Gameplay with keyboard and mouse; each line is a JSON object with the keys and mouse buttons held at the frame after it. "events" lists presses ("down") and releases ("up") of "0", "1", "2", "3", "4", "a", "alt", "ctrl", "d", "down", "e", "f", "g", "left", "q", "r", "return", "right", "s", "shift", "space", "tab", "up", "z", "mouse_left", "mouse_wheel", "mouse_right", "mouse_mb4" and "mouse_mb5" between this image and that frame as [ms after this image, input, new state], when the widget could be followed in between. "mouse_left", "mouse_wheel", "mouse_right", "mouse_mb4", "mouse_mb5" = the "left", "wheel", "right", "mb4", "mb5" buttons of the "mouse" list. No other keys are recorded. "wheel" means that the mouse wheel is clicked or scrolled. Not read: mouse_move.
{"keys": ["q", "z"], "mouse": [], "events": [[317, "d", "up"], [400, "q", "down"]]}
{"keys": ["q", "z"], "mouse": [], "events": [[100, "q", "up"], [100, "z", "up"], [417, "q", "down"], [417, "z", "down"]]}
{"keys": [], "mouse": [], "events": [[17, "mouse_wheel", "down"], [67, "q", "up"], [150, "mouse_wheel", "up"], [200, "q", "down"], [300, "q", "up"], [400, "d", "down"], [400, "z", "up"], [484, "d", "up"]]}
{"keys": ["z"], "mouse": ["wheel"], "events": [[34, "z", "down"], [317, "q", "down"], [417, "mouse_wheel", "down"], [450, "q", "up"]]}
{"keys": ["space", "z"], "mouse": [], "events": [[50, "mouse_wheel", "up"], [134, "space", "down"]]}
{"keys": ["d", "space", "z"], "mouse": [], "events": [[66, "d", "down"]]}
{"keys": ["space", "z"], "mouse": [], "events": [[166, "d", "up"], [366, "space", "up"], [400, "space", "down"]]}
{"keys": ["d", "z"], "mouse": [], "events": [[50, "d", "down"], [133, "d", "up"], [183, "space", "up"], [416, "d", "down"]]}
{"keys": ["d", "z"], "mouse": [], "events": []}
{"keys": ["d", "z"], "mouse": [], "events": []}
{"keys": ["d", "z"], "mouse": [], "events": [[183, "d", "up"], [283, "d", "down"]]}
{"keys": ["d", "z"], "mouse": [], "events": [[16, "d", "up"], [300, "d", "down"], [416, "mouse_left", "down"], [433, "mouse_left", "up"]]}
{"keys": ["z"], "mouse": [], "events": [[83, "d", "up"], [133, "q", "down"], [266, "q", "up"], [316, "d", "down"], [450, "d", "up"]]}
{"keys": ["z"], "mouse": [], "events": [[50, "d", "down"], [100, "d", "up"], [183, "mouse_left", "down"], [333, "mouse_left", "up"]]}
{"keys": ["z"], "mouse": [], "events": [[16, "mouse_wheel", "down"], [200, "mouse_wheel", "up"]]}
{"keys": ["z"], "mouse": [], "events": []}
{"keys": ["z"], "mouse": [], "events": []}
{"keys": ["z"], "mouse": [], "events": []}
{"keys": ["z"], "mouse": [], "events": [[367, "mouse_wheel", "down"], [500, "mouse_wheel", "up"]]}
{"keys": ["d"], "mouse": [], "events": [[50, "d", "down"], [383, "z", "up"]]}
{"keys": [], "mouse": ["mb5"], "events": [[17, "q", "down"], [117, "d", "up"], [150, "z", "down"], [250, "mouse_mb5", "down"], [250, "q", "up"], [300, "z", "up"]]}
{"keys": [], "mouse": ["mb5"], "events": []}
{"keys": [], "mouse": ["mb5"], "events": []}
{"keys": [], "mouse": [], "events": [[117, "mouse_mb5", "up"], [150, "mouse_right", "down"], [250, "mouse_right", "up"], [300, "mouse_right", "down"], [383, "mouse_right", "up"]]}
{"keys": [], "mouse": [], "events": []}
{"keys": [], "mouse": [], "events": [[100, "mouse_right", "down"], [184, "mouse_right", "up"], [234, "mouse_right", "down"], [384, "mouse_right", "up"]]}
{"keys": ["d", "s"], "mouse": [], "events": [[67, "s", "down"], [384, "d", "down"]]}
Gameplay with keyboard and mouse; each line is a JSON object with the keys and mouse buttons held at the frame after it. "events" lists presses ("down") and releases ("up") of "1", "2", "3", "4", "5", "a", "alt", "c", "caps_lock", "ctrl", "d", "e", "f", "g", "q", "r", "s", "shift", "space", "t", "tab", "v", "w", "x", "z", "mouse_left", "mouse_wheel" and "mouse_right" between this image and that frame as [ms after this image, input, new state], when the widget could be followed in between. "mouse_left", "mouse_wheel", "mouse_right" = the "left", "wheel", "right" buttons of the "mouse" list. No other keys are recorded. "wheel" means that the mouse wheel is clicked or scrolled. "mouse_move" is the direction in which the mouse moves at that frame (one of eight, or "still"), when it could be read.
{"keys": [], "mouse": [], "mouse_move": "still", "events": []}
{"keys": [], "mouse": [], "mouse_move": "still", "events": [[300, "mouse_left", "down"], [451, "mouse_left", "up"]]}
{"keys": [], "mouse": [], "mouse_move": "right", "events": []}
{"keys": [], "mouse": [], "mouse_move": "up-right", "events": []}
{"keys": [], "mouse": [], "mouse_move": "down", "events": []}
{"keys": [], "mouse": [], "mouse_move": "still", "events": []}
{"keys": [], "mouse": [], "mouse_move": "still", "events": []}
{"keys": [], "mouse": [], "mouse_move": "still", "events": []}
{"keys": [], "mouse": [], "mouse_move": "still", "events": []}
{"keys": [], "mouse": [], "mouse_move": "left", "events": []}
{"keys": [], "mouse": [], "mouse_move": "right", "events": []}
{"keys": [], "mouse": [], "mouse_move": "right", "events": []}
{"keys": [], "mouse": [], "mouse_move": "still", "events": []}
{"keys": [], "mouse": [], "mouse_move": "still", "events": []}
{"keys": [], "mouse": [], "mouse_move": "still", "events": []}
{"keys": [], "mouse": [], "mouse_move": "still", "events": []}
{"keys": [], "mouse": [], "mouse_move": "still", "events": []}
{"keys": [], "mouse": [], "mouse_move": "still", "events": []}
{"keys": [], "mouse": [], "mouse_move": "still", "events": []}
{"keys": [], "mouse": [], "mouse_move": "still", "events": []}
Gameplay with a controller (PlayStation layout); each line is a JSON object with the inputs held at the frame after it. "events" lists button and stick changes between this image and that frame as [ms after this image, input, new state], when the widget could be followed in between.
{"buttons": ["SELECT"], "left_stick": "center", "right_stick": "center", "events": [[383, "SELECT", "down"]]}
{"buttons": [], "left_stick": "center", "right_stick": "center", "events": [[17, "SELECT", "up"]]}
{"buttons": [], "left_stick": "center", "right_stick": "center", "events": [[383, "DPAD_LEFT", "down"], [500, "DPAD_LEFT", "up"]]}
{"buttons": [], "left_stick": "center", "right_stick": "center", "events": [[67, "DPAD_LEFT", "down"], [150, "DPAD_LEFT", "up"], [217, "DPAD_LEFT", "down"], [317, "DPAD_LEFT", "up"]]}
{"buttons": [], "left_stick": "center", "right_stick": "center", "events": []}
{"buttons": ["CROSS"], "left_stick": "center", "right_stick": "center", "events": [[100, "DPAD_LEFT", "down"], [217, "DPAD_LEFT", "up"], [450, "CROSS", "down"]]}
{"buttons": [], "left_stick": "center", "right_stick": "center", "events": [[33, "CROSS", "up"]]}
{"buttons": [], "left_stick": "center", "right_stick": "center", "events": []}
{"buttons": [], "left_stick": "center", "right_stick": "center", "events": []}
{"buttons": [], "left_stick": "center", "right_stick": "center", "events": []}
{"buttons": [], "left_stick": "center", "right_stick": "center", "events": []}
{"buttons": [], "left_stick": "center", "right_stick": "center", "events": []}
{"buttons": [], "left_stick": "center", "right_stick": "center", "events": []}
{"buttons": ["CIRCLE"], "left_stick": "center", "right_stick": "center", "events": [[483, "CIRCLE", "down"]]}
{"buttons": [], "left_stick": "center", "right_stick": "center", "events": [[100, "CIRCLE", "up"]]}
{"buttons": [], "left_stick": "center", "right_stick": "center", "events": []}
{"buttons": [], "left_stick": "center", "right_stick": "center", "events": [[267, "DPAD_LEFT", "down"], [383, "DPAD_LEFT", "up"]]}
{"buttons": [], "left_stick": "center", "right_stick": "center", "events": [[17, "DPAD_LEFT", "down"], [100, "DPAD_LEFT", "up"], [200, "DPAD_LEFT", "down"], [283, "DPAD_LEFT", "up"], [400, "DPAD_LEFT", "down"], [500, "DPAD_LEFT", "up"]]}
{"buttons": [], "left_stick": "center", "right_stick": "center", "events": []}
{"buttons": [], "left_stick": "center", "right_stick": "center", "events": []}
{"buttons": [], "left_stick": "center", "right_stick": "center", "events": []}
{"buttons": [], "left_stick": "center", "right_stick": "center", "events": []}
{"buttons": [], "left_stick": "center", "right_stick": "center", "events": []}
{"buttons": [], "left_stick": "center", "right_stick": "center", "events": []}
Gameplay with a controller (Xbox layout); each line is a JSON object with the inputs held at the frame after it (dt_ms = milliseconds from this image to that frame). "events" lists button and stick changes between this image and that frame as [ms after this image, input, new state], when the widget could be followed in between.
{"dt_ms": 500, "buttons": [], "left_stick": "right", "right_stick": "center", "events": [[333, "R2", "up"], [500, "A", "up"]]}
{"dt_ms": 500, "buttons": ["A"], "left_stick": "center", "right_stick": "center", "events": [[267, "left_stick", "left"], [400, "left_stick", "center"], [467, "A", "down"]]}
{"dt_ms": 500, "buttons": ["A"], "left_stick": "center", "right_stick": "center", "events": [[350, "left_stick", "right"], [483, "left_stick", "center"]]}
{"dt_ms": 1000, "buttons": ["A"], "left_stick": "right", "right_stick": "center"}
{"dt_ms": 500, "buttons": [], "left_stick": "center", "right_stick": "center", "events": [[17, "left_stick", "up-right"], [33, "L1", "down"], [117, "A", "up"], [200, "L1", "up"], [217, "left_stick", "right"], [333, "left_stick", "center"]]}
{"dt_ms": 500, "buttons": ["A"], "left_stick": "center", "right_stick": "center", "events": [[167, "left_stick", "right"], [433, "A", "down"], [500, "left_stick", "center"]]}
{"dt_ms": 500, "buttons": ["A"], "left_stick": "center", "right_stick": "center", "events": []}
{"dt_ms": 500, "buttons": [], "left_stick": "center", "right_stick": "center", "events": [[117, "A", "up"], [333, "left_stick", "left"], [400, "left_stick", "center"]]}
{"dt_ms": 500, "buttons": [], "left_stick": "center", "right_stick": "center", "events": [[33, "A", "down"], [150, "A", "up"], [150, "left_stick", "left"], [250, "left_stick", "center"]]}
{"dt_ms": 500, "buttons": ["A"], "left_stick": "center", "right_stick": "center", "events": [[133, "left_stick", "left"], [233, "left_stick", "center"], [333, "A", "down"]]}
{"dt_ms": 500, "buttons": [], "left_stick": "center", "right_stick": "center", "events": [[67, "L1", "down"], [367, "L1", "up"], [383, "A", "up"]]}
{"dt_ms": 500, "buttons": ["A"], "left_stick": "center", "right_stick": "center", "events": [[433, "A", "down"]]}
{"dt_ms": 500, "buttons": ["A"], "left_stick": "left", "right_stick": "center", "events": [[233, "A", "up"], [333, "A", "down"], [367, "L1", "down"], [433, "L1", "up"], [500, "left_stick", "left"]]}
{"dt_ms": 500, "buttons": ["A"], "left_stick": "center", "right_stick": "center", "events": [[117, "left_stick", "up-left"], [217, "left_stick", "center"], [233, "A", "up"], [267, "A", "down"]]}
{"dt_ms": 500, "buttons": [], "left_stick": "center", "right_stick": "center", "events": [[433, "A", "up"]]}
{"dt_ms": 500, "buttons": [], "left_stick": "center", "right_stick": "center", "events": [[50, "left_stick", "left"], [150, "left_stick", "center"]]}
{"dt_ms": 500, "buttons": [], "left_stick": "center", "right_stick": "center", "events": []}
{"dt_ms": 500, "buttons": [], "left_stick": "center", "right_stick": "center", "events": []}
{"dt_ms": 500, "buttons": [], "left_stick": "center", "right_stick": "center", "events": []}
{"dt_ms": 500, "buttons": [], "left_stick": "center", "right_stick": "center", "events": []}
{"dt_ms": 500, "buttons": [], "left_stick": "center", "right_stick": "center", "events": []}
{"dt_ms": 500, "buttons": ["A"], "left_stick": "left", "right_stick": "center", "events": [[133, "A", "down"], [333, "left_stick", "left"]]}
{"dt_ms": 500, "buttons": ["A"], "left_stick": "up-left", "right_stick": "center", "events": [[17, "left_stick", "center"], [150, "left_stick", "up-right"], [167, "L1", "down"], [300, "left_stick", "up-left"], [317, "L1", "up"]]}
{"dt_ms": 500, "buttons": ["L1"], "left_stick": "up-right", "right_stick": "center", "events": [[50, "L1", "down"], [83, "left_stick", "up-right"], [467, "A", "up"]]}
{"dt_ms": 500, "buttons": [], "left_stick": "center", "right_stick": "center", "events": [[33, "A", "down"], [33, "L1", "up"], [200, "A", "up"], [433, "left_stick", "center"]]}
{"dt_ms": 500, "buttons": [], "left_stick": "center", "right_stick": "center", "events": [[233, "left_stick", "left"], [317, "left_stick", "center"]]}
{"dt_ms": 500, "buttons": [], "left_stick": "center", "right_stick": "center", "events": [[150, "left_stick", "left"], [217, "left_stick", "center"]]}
==*==
Activity: Please find every line in the listing that holds the string "CIRCLE" and copy it.

Task solution:
{"buttons": ["CIRCLE"], "left_stick": "center", "right_stick": "center", "events": [[483, "CIRCLE", "down"]]}
{"buttons": [], "left_stick": "center", "right_stick": "center", "events": [[100, "CIRCLE", "up"]]}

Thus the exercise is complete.